Dec 5. Lecture 23. Boundary effects and interference (Morin Chapter 9). 2D and 3D wave equation. Huygens - Fresnel principle. Reflection and refraction. Snell's law. Double-slit interference.
Dec 7. Lecture 24. Multi-slit interference. Single-slit diffraction. Single-slit effects in interference. Diffraction limit in astronomical instrumentation.


Miscellaneous

Ripple tank simulator (and lots of other simulations on the parent webpage) [I have encountered issues running this ap on a Mac. I have updated my Java to the most current version, which ruined it for Chrome, but works on Safari and Firefox, and I set the security settings to minimal.]

Torsional pendulum simulation [If it is not running, use the same Java fix as above.]

CGS vs MKS (scroll down for a conversion table for electromagnetic units)

Tacoma Narrows video

Tuned mass damper

Albert Michelson's mechanical harmonic analyzer (I recommend the first three videos: Intro, Synthesis, Analysis.)
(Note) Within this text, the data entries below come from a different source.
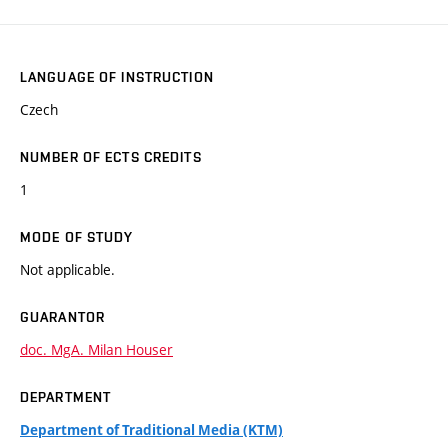
LANGUAGE OF INSTRUCTION
Czech
NUMBER OF ECTS CREDITS
1
MODE OF STUDY
Not applicable.
GUARANTOR
doc. MgA. Milan Houser
DEPARTMENT
Department of Traditional Media (KTM)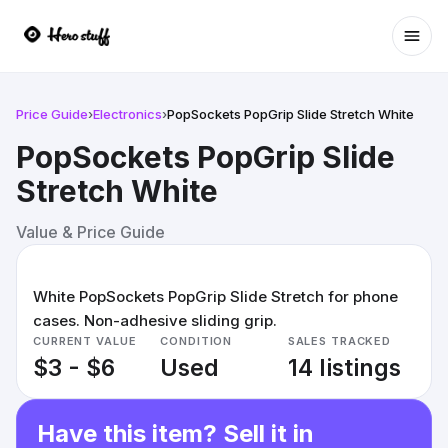
Ope
Price Guide
›
Electronics
›
PopSockets PopGrip Slide Stretch White
PopSockets PopGrip Slide
Stretch White
Value & Price Guide
White PopSockets PopGrip Slide Stretch for phone
cases. Non-adhesive sliding grip.
CURRENT VALUE
CONDITION
SALES TRACKED
$3 - $6
Used
14 listings
Have this item? Sell it in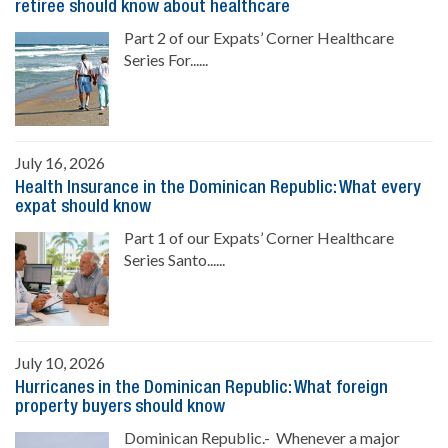
retiree should know about healthcare
Part 2 of our Expats’ Corner Healthcare
Series For......
July 16, 2026
Health Insurance in the Dominican Republic: What every
expat should know
Part 1 of our Expats’ Corner Healthcare
Series Santo......
July 10, 2026
Hurricanes in the Dominican Republic: What foreign
property buyers should know
Dominican Republic.- Whenever a major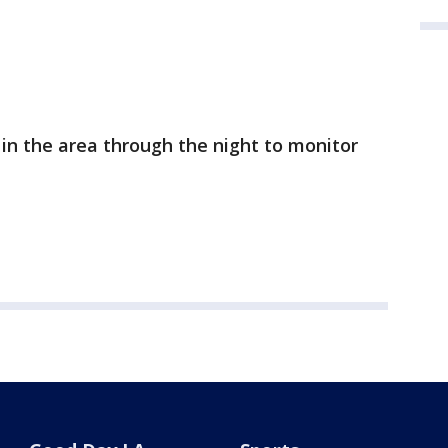
n in the area through the night to monitor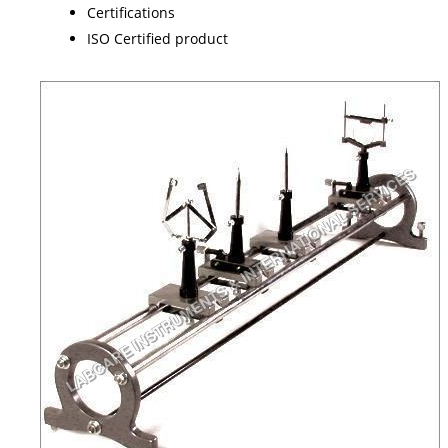
Certifications
ISO Certified product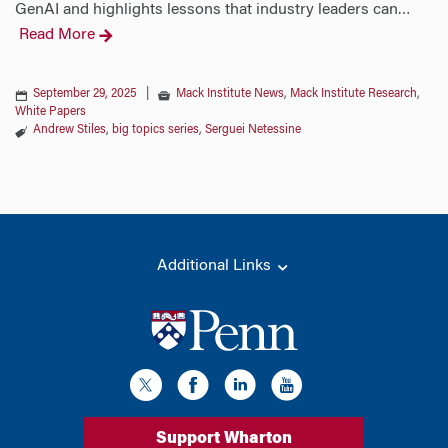
GenAI and highlights lessons that industry leaders can
…
Read More
September 29, 2025
|
Mack Institute News
,
Mack Institute Research
,
White Papers
Andrew Stiles
,
big topics series
,
Serguei Netessine
Additional Links
Support Wharton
Coffee waves, quantum mechanics and Bessel functions

Sound levitation

Decomposing a square wave into a Fourier series

1D, 2D and 3D standing waves: Linear Ruben's tube, Ruben's square, Standing waves in a 2D soap film.


Learning goals

By the end of this course, the students will be able to:

-- Solve standard problems in Special Relativity up to and including relativistic dynamics and apply 4-vector formalism;

-- Conduct table-top experiments using mechanical and optical setups and design and apply models to quantitatively explain the experimental results;

-- Apply advanced mathematical apparatus (differential equations, Fourier analysis, complex numbers) to solve problems on waves and oscillations in physical systems drawn from the introductory sequence on mechanics and electromagnetism;

-- Recognize complex wave phenomena, such as dispersion, diffraction and interference, and analyze them in idealized contexts.